--- START OF Information given ---

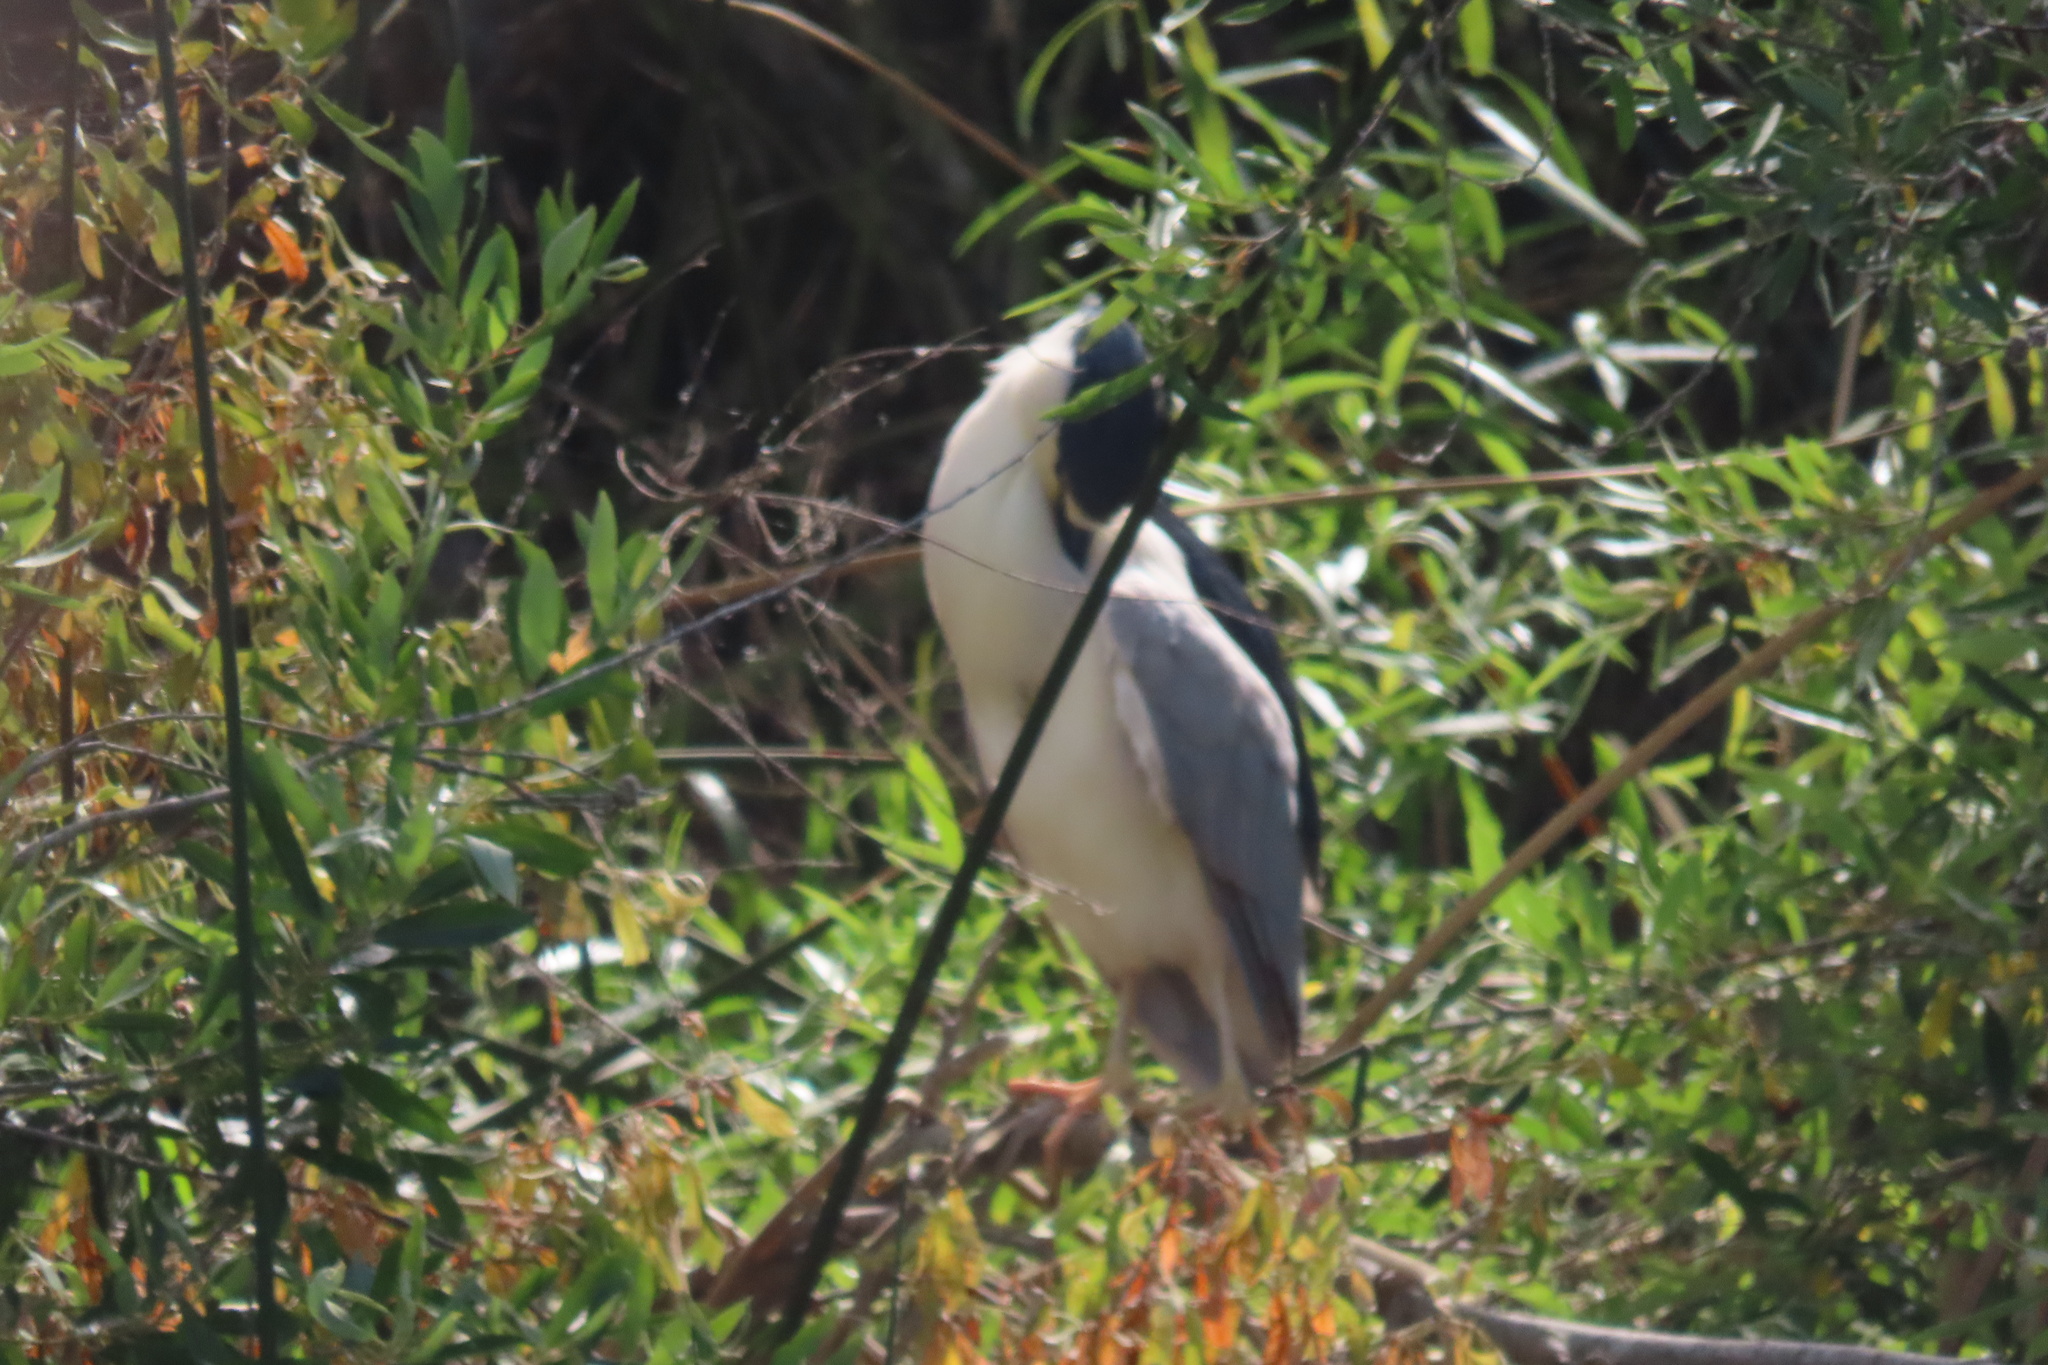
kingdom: Animalia
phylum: Chordata
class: Aves
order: Pelecaniformes
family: Ardeidae
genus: Nycticorax
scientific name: Nycticorax nycticorax
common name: Black-crowned night heron
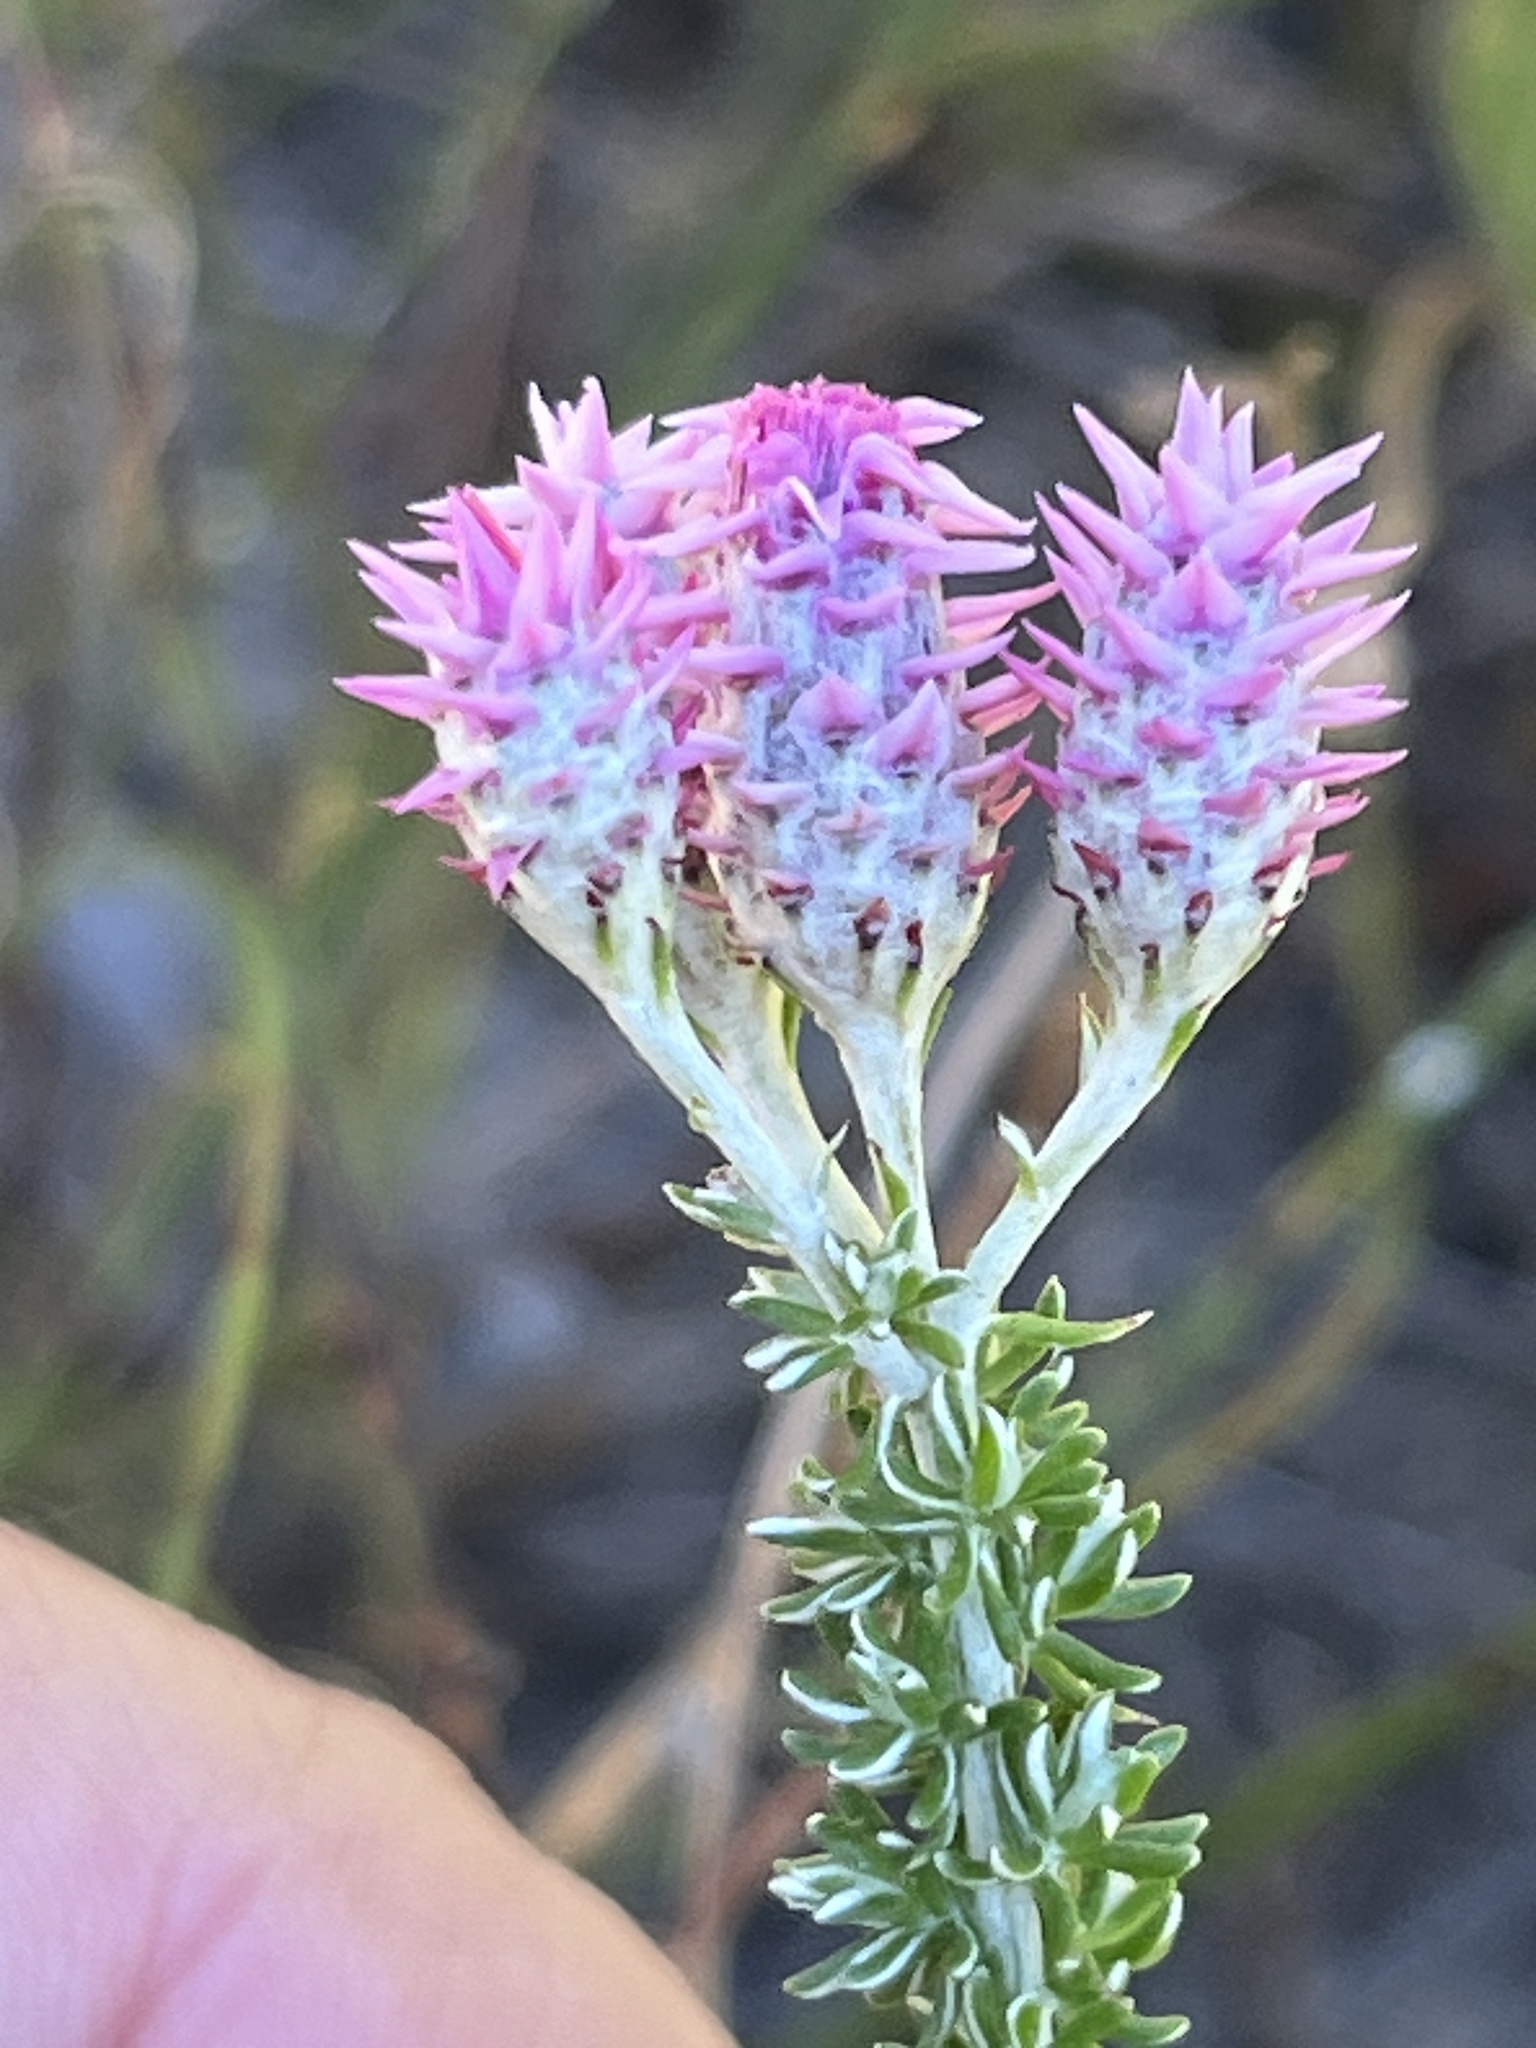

--- END OF Information given ---

Exercise details: Rewrite the lines of the data above, swapping "common name" for "vernacular name" and keeping everything else as it is. Leave out the pictures.

Result for this exercise:
kingdom: Animalia
phylum: Chordata
class: Aves
order: Pelecaniformes
family: Ardeidae
genus: Nycticorax
scientific name: Nycticorax nycticorax
vernacular name: Black-crowned night heron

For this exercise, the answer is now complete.